_MATERIAL PROVIDED_
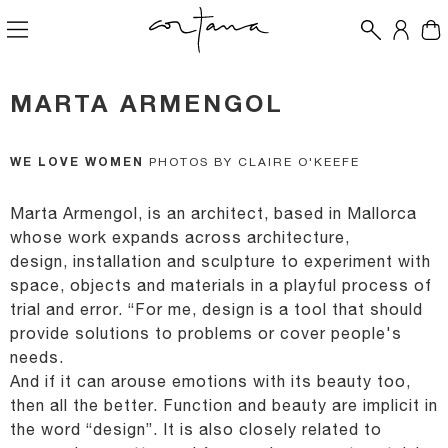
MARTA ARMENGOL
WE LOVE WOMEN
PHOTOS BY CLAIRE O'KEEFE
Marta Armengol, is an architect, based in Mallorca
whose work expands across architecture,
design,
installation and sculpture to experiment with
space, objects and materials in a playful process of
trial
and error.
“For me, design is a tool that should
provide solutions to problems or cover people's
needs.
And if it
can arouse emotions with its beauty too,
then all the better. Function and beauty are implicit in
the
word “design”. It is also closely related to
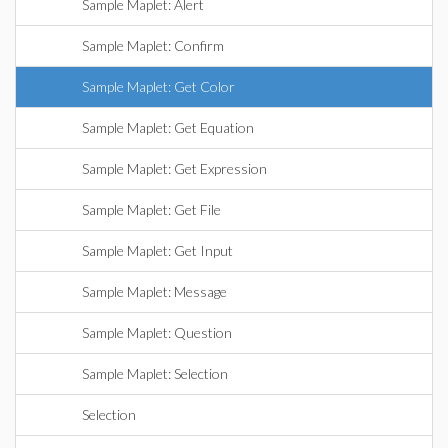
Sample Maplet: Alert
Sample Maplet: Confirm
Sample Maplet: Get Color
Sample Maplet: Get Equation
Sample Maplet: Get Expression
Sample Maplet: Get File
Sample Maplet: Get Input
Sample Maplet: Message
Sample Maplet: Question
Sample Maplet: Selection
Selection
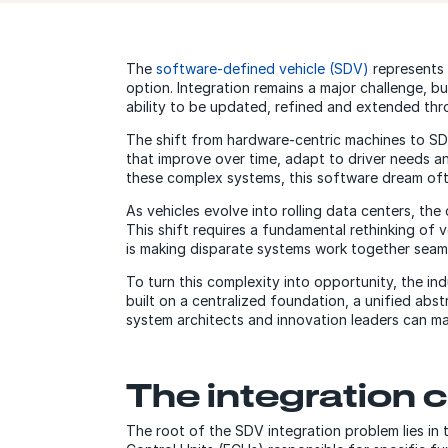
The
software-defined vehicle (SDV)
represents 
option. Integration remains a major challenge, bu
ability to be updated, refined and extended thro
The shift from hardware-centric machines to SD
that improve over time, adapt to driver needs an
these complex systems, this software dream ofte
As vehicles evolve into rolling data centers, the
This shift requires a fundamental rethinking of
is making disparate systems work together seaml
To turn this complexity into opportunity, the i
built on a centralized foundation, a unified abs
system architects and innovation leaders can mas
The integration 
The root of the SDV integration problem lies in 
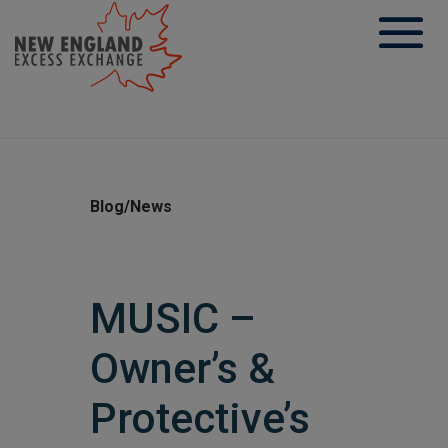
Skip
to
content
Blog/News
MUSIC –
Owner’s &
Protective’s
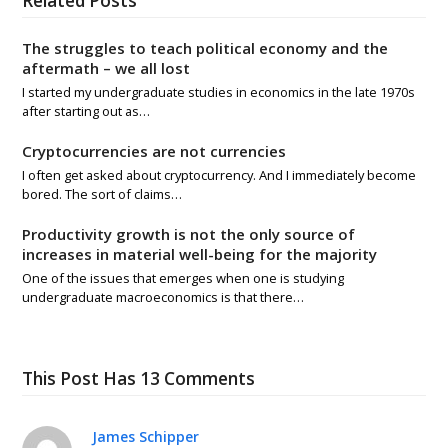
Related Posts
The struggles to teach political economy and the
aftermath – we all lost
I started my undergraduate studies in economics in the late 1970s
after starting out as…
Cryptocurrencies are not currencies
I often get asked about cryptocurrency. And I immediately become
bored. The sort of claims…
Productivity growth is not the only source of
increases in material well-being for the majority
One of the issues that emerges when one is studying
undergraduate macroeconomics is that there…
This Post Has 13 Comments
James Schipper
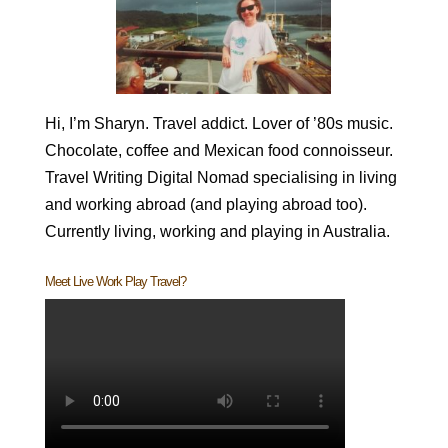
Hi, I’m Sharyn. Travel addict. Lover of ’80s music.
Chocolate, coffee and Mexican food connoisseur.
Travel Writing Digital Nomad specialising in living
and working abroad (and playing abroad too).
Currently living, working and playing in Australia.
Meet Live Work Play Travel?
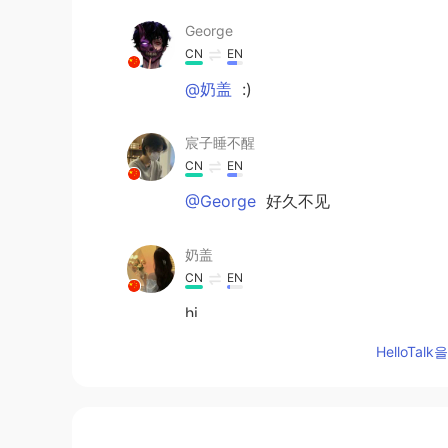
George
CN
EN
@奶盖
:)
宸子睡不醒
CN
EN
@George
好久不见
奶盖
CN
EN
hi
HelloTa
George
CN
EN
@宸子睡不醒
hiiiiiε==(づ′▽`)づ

_EXERCISE PROMPT_
Show the lines of the material that contain the word "software".

_TASK SOLUTION_
software-defined vehicle (SDV)
these complex systems, this software dream ofte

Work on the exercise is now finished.